TASK PROMPT
Please give the number of lines in the entries below that hold "nail", with no other words.

--------------------------------------------------

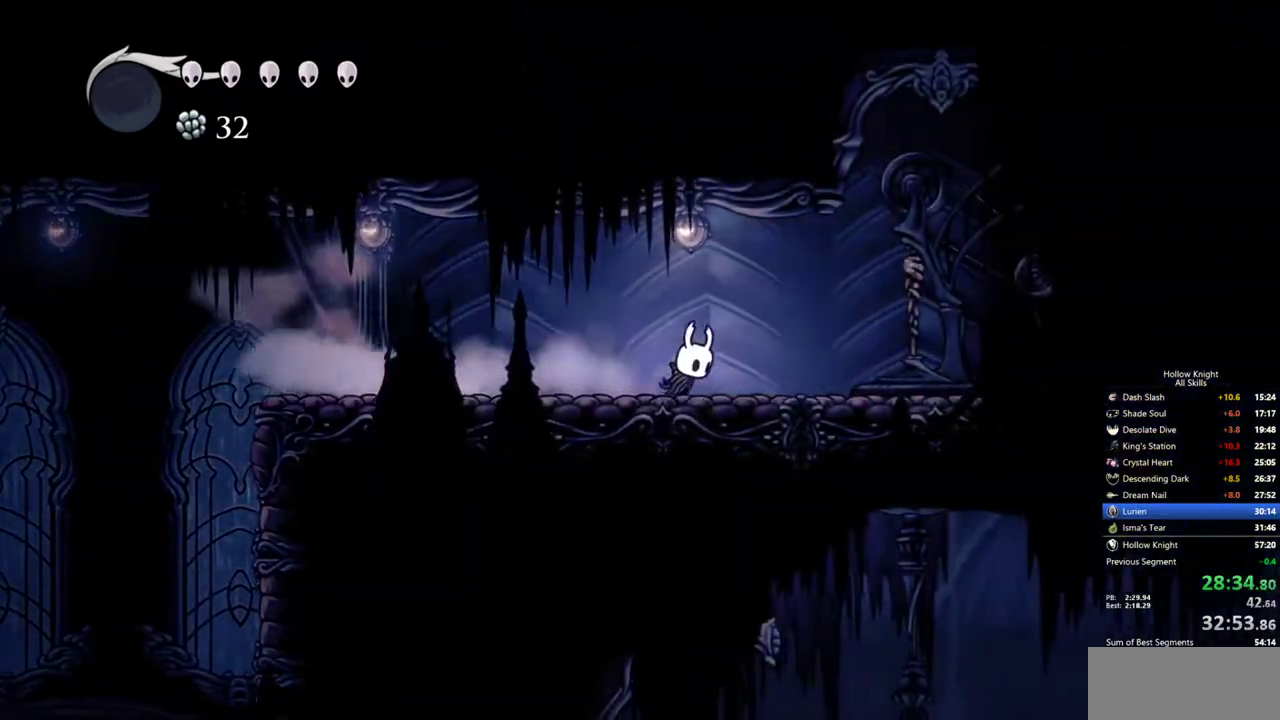
{"keys": [], "events": [[250, "nail", "down"], [283, "right", "up"], [333, "nail", "up"]]}
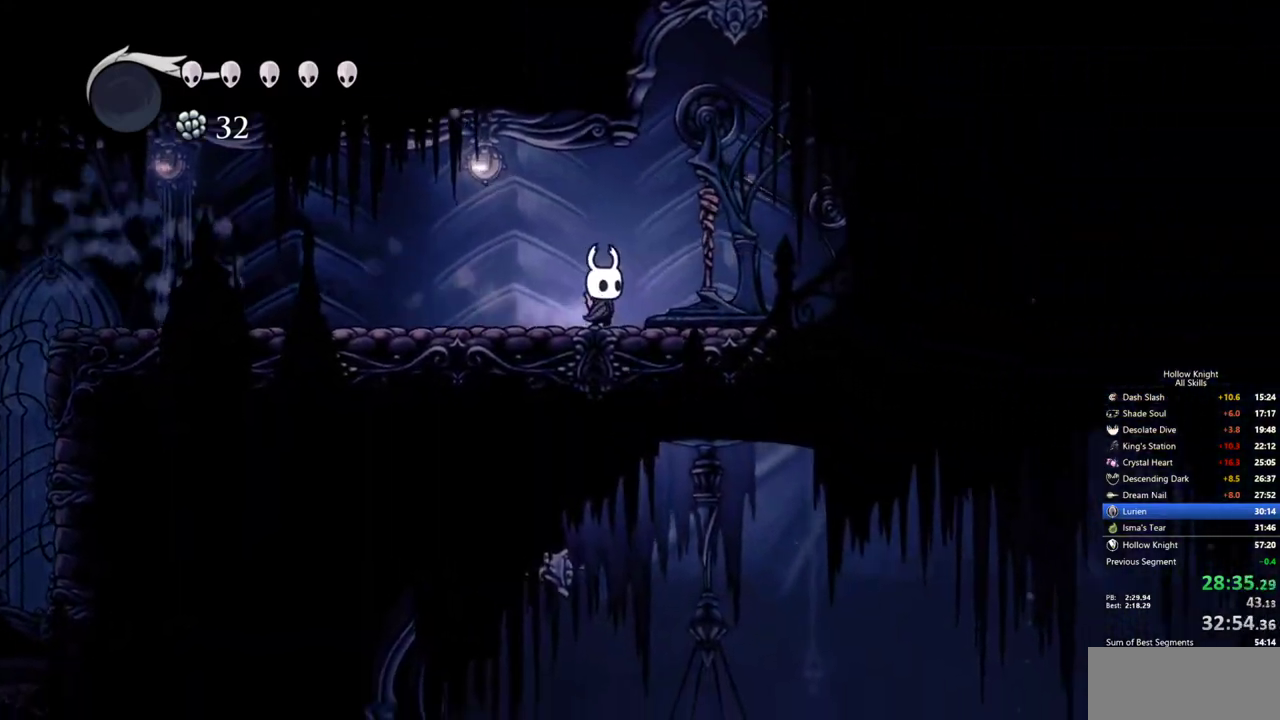
{"keys": [], "events": [[167, "nail", "down"], [267, "nail", "up"]]}
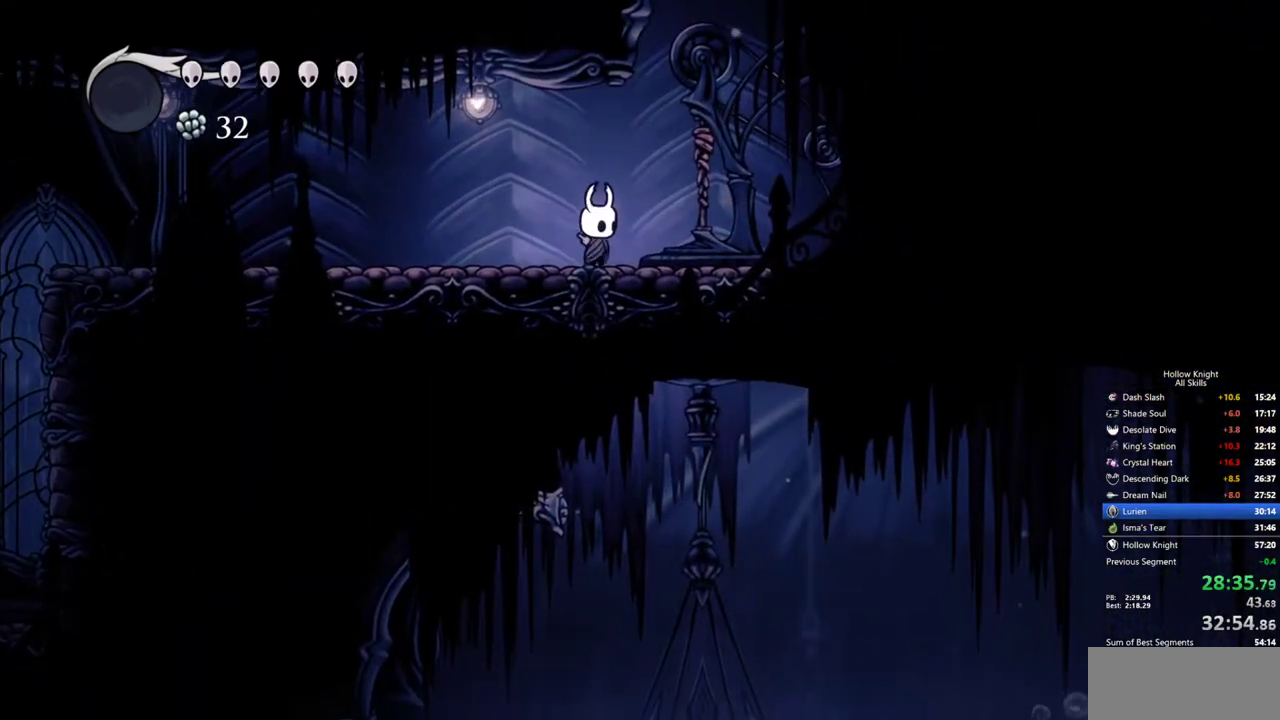
{"keys": ["left"], "events": [[33, "nail", "down"], [83, "left", "down"], [133, "dash", "down"], [133, "nail", "up"], [267, "dash", "up"]]}
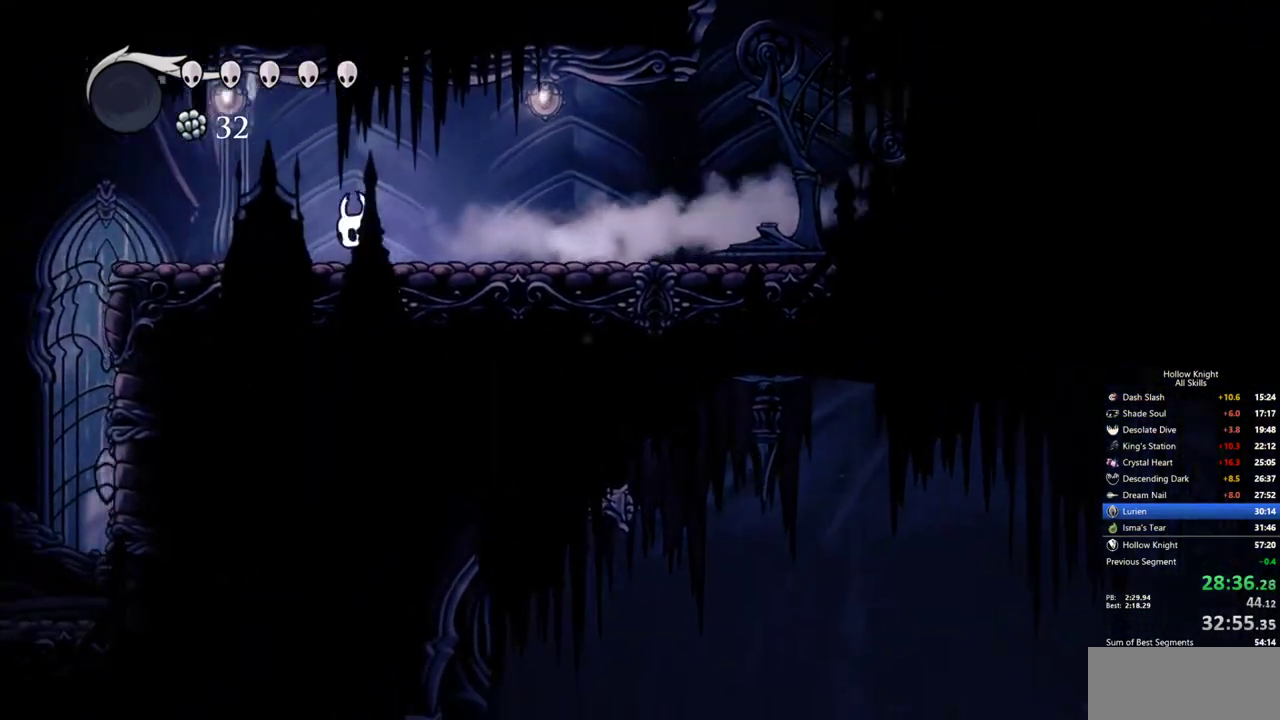
{"keys": ["left"], "events": [[333, "dash", "down"], [483, "dash", "up"]]}
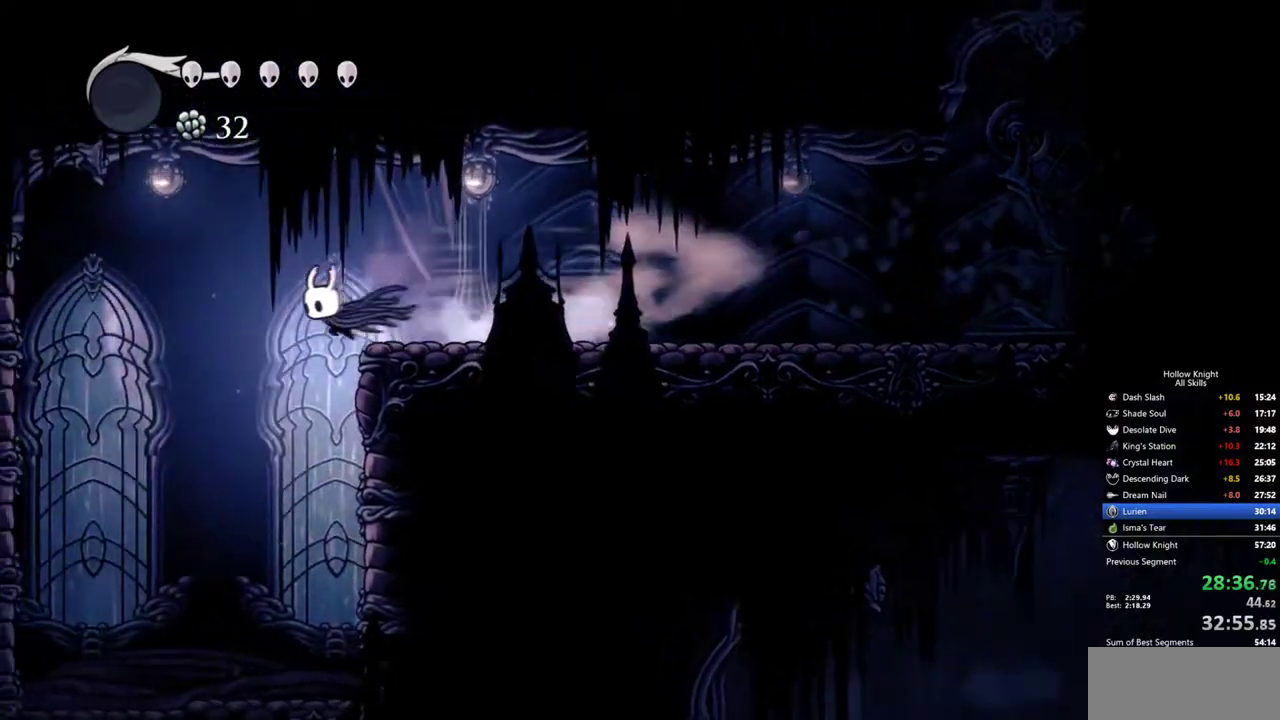
{"keys": [], "events": [[400, "inv", "down"], [450, "left", "up"], [500, "inv", "up"]]}
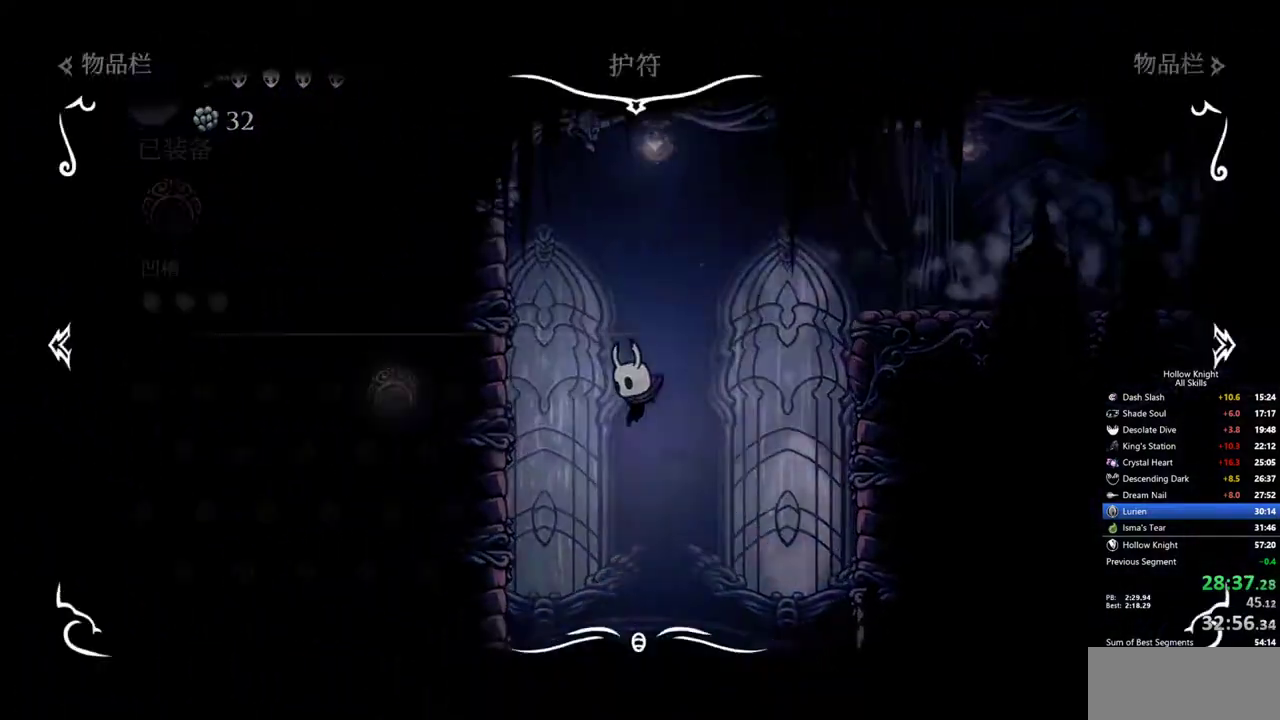
{"keys": [], "events": []}
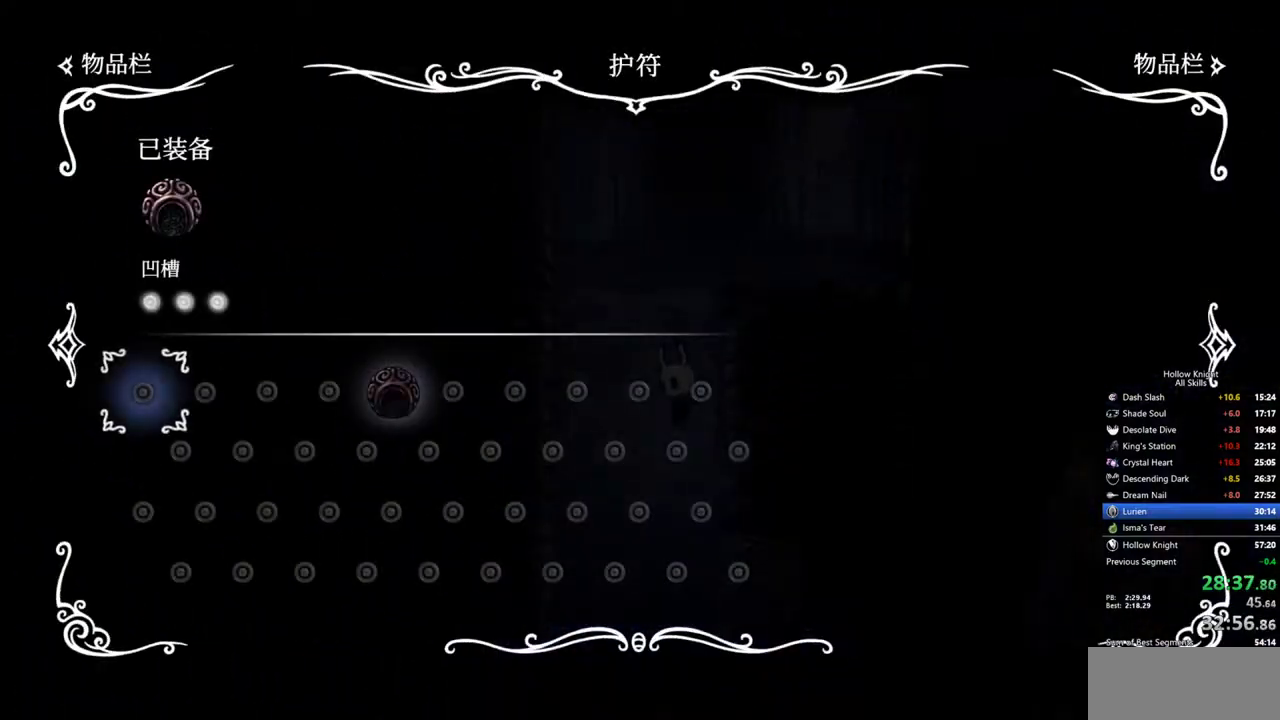
{"keys": ["dash", "right"], "events": [[17, "inv", "down"], [150, "inv", "up"], [150, "right", "down"], [283, "dash", "down"], [433, "dash", "up"], [483, "dash", "down"]]}
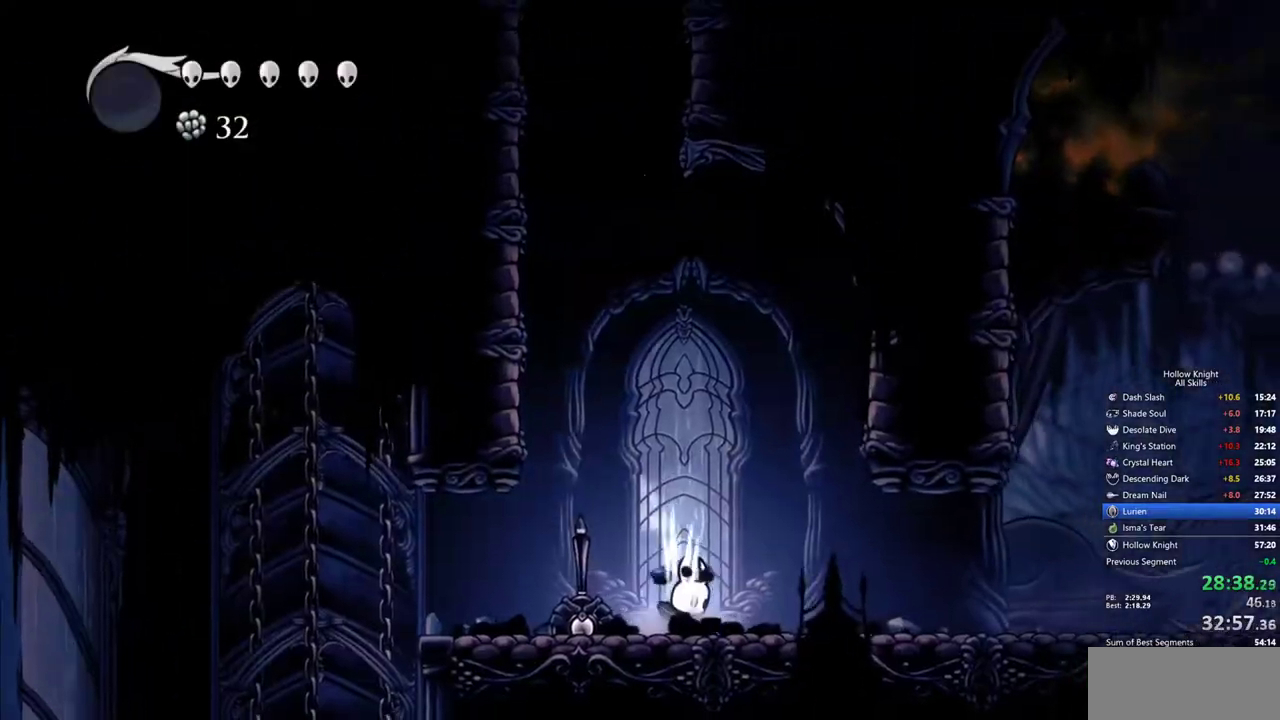
{"keys": ["right"], "events": [[117, "dash", "up"]]}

--------------------------------------------------

WRITTEN ANSWER
3